Both Docker and Docker Compose must be installed for these instructions to work. Please make sure those requirements are met.

Kubernetes (optional)

We provide an example Agent Kubernetes deployment here. If you need help setting the Agent up on a Kubernetes cluster, please contact Probely's support team.

System checks

  • Before installing the agent container, check that your host can run it:

    curl -LO https://raw.githubusercontent.com/Probely/farcaster-onprem-agent/main/farcaster/host-check.sh
    chmod +x host-check.sh
    ./host-check.sh

    Verify that the checks succeeded:

    Checking if Docker is installed...                              [ok]
    Launching test container...                                     [ok]

Launch the agent

  • Use the docker-compose.yml you saved in Step 1. of How to install a Scanning Agent.

  • Start the Agent:

    docker-compose up -d
  • Check that the Agent connected successfully

    After starting the Agent, it should link-up with Probely. Run the following command:

    docker logs probely-agent

    If everything is running correctly, you should see output similar to:

    Downloading agent configuration ... done
    Deploying agent configuration   ... done
    Starting local DNS resolver     ... done
    Setting HTTP proxy rules        ... done
    Connecting to Probely (via UDP) ... done
    Setting local gateway rules     ... done
    Starting WireGuard gateway      ... done
    
    Running...
    

    If the Agent is not connecting to Probely, please ensure that your firewall is properly configured.

    Alternatively, the agent can use an HTTP proxy to connect to Probely, if the HTTP_PROXY environment variable is set on the docker-compose.yml file.
    While the agent can use an HTTP proxy or a direct TCP connection to Probely, this can cause poor network performance. For more information, see this article about the TCP Meltdown problem. We strongly recommend that you allow the agent to connect to 54.247.135.113 and 44.212.186.140 on UDP port 443.

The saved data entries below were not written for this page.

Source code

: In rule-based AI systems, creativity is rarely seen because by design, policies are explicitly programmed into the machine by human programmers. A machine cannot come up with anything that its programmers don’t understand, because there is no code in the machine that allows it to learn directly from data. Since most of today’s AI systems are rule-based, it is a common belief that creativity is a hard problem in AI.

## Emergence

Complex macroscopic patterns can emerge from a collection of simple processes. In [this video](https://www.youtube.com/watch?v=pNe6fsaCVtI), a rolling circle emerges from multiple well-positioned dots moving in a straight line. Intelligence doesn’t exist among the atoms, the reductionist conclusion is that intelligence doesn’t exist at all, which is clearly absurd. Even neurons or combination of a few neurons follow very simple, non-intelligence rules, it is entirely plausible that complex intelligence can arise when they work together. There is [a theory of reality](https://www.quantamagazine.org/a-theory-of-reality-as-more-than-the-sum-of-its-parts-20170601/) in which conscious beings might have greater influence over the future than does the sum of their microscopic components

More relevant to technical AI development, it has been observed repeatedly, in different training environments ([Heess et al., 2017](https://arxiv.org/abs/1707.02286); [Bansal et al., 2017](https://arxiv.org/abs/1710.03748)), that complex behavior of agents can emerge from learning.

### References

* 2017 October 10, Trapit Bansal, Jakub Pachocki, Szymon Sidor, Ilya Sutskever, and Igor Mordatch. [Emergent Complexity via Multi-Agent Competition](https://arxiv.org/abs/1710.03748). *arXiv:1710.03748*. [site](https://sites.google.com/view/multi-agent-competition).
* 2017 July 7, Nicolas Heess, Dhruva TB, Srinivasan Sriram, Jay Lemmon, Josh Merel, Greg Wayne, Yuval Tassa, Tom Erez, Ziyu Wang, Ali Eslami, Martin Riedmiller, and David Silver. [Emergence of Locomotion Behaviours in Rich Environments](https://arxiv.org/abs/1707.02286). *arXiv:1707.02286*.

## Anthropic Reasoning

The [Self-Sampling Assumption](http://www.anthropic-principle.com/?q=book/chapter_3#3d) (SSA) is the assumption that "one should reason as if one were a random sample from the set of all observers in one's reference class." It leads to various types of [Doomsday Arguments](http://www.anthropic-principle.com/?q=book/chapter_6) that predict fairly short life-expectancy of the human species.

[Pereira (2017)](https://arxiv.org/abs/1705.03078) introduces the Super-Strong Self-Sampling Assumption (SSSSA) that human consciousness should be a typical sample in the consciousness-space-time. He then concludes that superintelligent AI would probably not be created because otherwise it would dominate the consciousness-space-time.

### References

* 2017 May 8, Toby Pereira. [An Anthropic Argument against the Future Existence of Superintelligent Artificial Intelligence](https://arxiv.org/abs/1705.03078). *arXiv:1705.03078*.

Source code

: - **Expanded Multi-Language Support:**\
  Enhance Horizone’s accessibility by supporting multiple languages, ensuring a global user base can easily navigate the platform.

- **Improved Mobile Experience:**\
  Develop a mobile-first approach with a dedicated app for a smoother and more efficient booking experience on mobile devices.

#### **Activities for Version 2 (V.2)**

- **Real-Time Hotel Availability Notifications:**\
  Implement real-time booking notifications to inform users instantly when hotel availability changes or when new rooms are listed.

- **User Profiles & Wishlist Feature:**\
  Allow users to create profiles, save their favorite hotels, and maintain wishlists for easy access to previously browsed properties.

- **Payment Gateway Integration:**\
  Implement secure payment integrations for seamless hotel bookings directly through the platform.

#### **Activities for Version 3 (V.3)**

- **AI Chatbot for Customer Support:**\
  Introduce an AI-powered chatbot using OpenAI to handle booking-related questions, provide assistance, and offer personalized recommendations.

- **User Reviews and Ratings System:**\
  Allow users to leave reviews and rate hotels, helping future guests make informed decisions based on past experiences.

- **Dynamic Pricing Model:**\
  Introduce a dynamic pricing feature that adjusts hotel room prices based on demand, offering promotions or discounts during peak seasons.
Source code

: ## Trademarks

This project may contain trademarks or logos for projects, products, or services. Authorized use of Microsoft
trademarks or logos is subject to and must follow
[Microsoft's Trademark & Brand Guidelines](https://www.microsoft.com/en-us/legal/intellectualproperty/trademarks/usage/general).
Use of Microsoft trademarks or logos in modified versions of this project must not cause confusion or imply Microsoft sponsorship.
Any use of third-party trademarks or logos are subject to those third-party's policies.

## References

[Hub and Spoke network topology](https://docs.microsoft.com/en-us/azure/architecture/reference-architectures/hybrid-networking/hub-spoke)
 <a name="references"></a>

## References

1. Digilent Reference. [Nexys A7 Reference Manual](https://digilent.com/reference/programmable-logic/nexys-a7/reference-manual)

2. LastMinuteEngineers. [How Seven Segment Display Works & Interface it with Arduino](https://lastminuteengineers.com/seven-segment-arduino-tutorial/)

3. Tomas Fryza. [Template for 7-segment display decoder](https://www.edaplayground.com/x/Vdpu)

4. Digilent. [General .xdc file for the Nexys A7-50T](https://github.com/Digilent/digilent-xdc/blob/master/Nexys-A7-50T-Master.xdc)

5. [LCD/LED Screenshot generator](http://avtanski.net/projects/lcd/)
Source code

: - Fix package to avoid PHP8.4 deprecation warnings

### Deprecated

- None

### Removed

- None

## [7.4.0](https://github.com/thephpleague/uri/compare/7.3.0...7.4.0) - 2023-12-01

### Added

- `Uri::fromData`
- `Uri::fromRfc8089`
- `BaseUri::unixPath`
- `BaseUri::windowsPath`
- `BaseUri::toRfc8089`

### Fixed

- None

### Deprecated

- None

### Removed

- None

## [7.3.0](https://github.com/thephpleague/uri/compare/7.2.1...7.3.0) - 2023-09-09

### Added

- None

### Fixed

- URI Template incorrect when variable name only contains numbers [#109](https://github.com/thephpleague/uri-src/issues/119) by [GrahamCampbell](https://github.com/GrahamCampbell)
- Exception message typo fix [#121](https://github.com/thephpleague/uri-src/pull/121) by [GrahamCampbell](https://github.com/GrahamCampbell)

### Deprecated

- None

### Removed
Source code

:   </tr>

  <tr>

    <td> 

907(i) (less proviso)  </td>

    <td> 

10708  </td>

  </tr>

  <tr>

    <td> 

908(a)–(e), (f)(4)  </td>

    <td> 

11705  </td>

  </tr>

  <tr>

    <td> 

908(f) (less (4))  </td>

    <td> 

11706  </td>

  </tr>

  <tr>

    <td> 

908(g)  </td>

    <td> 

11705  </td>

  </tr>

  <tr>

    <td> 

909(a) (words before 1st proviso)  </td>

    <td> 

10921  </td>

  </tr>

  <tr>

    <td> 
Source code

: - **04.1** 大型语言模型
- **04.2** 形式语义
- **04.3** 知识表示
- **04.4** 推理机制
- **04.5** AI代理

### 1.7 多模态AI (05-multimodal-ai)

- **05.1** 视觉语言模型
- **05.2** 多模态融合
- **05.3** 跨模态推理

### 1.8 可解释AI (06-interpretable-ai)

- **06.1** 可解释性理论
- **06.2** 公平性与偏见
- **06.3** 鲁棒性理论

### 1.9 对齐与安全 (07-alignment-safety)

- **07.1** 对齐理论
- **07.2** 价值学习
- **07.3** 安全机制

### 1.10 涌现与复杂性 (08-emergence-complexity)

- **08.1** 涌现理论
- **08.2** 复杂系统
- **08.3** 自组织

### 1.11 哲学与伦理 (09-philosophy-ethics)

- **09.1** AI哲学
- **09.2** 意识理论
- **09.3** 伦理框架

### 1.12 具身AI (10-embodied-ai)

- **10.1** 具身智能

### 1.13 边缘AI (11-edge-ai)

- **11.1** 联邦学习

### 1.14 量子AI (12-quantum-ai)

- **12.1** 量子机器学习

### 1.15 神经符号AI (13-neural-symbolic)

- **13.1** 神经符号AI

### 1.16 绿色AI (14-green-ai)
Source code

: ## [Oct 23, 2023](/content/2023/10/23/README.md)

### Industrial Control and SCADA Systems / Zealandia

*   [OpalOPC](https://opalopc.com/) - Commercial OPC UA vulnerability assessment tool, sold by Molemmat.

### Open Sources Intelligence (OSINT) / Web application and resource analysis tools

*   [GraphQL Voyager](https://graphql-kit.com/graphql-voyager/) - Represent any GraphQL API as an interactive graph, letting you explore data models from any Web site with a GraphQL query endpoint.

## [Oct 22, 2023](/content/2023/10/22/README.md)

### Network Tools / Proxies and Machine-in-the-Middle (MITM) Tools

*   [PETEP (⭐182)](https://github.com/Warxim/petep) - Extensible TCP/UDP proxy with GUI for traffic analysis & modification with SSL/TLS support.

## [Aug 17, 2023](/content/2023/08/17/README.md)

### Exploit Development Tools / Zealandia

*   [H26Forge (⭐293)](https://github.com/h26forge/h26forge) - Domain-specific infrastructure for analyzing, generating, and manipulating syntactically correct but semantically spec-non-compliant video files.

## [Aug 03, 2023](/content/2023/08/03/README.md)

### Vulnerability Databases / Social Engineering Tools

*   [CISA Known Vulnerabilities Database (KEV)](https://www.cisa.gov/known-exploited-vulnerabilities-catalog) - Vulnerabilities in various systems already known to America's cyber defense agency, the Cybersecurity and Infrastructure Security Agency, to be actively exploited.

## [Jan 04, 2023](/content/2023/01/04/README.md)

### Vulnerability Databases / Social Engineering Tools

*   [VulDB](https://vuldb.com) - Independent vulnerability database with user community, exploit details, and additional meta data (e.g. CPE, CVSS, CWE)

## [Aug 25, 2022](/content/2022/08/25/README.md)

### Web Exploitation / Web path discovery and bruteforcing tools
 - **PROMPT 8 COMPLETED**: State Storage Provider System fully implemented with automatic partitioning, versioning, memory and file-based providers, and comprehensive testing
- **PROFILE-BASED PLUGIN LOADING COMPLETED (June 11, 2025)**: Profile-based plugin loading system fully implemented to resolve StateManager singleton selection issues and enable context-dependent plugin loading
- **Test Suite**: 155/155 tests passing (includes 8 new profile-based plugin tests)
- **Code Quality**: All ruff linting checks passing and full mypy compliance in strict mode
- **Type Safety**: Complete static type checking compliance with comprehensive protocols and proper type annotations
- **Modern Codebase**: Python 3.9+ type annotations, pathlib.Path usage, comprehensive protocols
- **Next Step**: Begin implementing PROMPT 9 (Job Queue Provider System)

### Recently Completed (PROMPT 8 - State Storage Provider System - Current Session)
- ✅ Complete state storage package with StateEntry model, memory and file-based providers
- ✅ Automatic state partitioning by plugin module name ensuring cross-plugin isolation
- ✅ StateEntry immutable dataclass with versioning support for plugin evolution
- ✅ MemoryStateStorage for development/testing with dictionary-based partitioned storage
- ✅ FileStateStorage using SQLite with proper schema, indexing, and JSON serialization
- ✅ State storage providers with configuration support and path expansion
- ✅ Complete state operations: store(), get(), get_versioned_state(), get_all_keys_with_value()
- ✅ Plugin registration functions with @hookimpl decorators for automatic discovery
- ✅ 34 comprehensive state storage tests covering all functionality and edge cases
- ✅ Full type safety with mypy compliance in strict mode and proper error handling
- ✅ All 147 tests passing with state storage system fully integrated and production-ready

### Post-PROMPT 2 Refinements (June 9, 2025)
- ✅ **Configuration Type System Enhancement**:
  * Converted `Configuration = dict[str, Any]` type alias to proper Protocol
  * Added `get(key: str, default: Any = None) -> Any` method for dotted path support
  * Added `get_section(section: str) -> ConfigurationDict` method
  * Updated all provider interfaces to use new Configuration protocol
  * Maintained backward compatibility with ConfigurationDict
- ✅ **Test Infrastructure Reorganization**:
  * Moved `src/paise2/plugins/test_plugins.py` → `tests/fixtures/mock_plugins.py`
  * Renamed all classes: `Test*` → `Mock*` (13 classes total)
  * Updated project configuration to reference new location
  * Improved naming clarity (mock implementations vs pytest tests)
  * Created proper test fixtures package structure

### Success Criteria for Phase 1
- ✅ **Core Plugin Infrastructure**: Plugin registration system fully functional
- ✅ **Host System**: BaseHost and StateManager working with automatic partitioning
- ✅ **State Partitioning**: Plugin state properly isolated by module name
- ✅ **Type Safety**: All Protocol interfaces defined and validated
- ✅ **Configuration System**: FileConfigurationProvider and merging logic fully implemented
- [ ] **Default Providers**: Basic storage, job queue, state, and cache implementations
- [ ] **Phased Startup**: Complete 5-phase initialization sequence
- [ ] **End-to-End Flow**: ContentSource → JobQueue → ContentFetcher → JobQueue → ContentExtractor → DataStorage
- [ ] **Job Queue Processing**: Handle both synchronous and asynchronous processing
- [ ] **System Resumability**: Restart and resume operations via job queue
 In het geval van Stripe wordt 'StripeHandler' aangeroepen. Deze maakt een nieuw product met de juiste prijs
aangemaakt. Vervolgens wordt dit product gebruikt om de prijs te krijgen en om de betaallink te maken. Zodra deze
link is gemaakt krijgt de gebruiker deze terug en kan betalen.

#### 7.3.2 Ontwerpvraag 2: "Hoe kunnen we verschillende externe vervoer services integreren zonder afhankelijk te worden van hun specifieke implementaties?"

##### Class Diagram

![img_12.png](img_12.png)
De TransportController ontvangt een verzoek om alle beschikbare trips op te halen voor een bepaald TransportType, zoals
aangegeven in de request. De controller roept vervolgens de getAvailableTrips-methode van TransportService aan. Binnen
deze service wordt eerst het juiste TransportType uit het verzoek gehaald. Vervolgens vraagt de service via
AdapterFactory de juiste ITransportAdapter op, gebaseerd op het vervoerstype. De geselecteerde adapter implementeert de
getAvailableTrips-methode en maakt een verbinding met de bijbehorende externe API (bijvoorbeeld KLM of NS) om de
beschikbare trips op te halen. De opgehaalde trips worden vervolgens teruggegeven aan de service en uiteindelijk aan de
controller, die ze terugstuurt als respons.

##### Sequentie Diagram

    Once up and running, the Agent in the Docker container knows the URL or IP of the target to scan from the target configuration in Probely. The Agent communicates with Probely to get this information before starting a scan.
    Learn more about how to scan internal applications with a Scanning Agent.

Building from source

This step is not required to run the Agent.

Follow these instructions if you want to understand how the Container is built.

Check out the code from the repository:

git clone [email protected]:Probely/farcaster-onprem-agent.git

Unless otherwise specified, these instructions must be run on the repository root.

VERSION=local make build-local

Remember to reference your custom-built Docker images on the docker-compose.yml file, or Kubernetes pod/deployment manifest you configure. If not specified, the default Probely docker Agent images are used.

Security considerations

Installing third-party software on your network requires some degree of trust. Being security professionals ourselves, we are very aware of this, and designed Probely following a set of security principles.

Transparency

  • No black boxes: code and build instructions are open source, with a permissive license.
  • You have complete control over the Agent, and can ensure that it has not been tampered with.

Least privilege

  • Services are containerized and run with least privileges.
  • The Agent is built around Zero Trust Networks design principles. All traffic is end-to-end encrypted between agents. Even inside Probely's "internal" networks.
  • The Agent has been hardened in several ways, from using memory-safe languages (e.g. Go and Rust) to modern, recommended, cryptographic algorithms.
  • The Agent does not listen on any public Internet port, reducing its attack surface.

Simplicity

  • We believe simplicity enables security. The Agent follows simple design decisions, and uses modern open-source standard components, such as WireGuard.
  • The Agent has minimal network requirements. Typical network requirements, such as public IP addresses, complex firewall rules are unnecessary or minimized.
  • The Agent uses few hardware resources and is designed to scale easily.